5等星
夕日をバックに二人で校門をでる。どうやら家の方向は同じみたいだ。
「今日は晴れて良かったね。ここ最近雨ばっかりだったから。ほんと、梅雨って嫌い。」
俺の半歩分くらい先を歩きながらユイは言う。
「久しぶりだね。ナツとちゃんと話すの。あの日以来か。」
俺は黙って、ユイの後ろを歩く。ふいにユイが後ろを振り返る。
「ねぇ、ナツ。」
ユイは真剣な顔で俺を見る。
「あたし、今年中に死のうと思ってるんだよね。」
ユイが何を言っているのか分からなかった。
「ちょっと、そこの公園で話そ?」
二人で公園のベンチに座る。俺たちの他には誰もいなかった。ユイはカバンから緑のパッケージの箱を取り出すと、一本抜き取り火を点ける。俺もブレザーの内ポケットから取り出し、火を点ける。
「スー、ハー。」
「いきなりでびっくりしたよね。まだいつかは決めてないんだけどね。」
ユイは笑いながら言う。
「だからさ、今年一年あたしの楽しみに付き合ってよ。」
いきなり言われても意味が分からなかった。
「拒否権はありませーん。じゃないとあのことバラしちゃうよ。」
ユイはイタズラな笑みを見せる。それはユイにとっても都合が悪いのではないか。
「ん。」
ユイは携帯型の袋を差し出す。なるほど終わった後のこれを入れるやつか。ありがたく捨てさせてもらう。
「あのね。」
ユイは長袖の制服の袖をまくる。ユイの細いうでには痛々しい傷やアザの痕が所々あった。初めて会った日、ユイの胸元に見えたアザは見間違いではなかったようだ。この分だと身体中がアザだらけなのだろう。

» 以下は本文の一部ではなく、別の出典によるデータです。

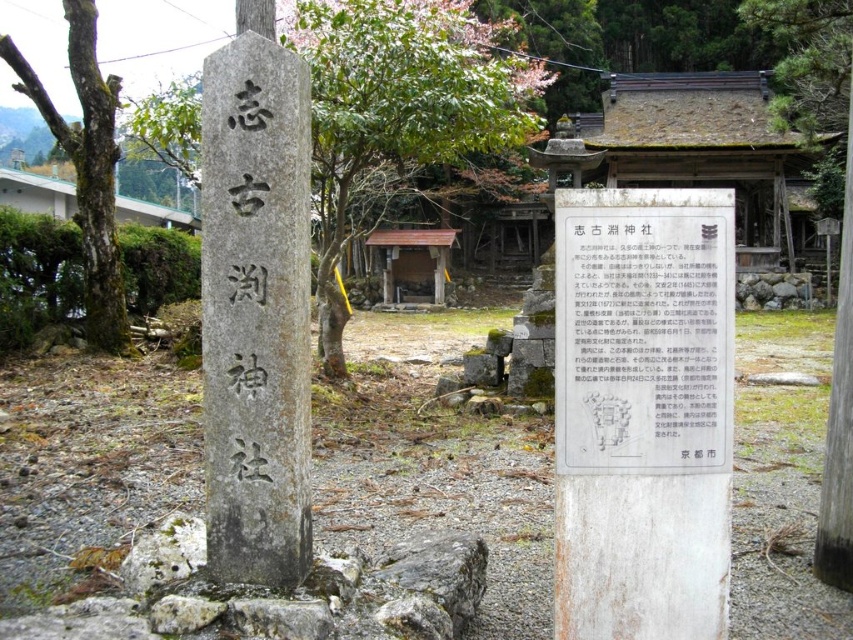
Based on the photo, who is more forward, [209,326] or [112,324]?

Point [209,326] is more forward.

Can you confirm if gray stone monument at center is positioned below smooth bark tree at left?

Correct, gray stone monument at center is located below smooth bark tree at left.

Who is more distant from viewer, [223,378] or [103,237]?

The point [103,237] is behind.

This screenshot has height=640, width=853. I want to click on gray stone monument at center, so click(x=254, y=312).

At what (x,y) coordinates should I click in order to perform the action: click on white paper sign at center. Please return your answer as a coordinate pair (x, y). The height and width of the screenshot is (640, 853). Looking at the image, I should click on (643, 344).

Looking at this image, how far apart are white paper sign at center and smooth bark tree at left?

The distance of white paper sign at center from smooth bark tree at left is 9.74 meters.

Is point (666, 452) farther from viewer compared to point (97, 220)?

No, (666, 452) is in front of (97, 220).

Locate an element on the screen. This screenshot has width=853, height=640. white paper sign at center is located at coordinates (643, 344).

Which is in front, point (247, 563) or point (675, 272)?

Point (675, 272) is in front.

Between point (225, 548) and point (625, 248), which one is positioned behind?

Point (225, 548)

The image size is (853, 640). What are the coordinates of `gray stone monument at center` in the screenshot? It's located at (254, 312).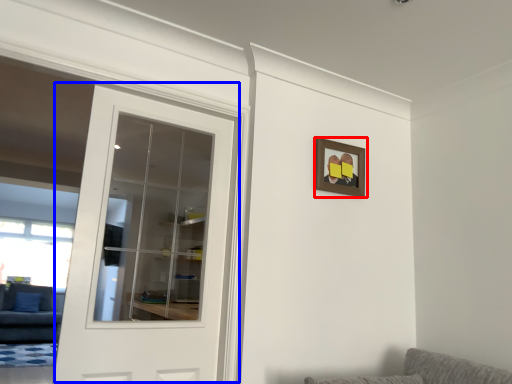
Question: Which object is further to the camera taking this photo, picture frame (highlighted by a red box) or door (highlighted by a blue box)?

Choices:
 (A) picture frame
 (B) door

Answer: (A)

「うちのお父さん、酔ったら人が変わるの。家族に暴力振るうのもしょっちゅう。そのせいでお母さん、出て行っちゃったの。ずるいよねー、あたしも連れてってくれれば良かったのに。それからお父さんもよくお酒飲むようになって、休みの日なんか朝から飲んでるんだよ?気に食わないことあるとすぐ暴力振るうし。ほんと最悪。だからもう死んでやろうと思って。」
ユイの目にはうっすら涙が浮かんでいた。
俺は何も言えなかった。
「じゃあ明日から決行ね。あたしに最高の一年をプレゼントすること。」
ユイは笑顔でそう言った。それから家に帰ったまでのことは覚えていない。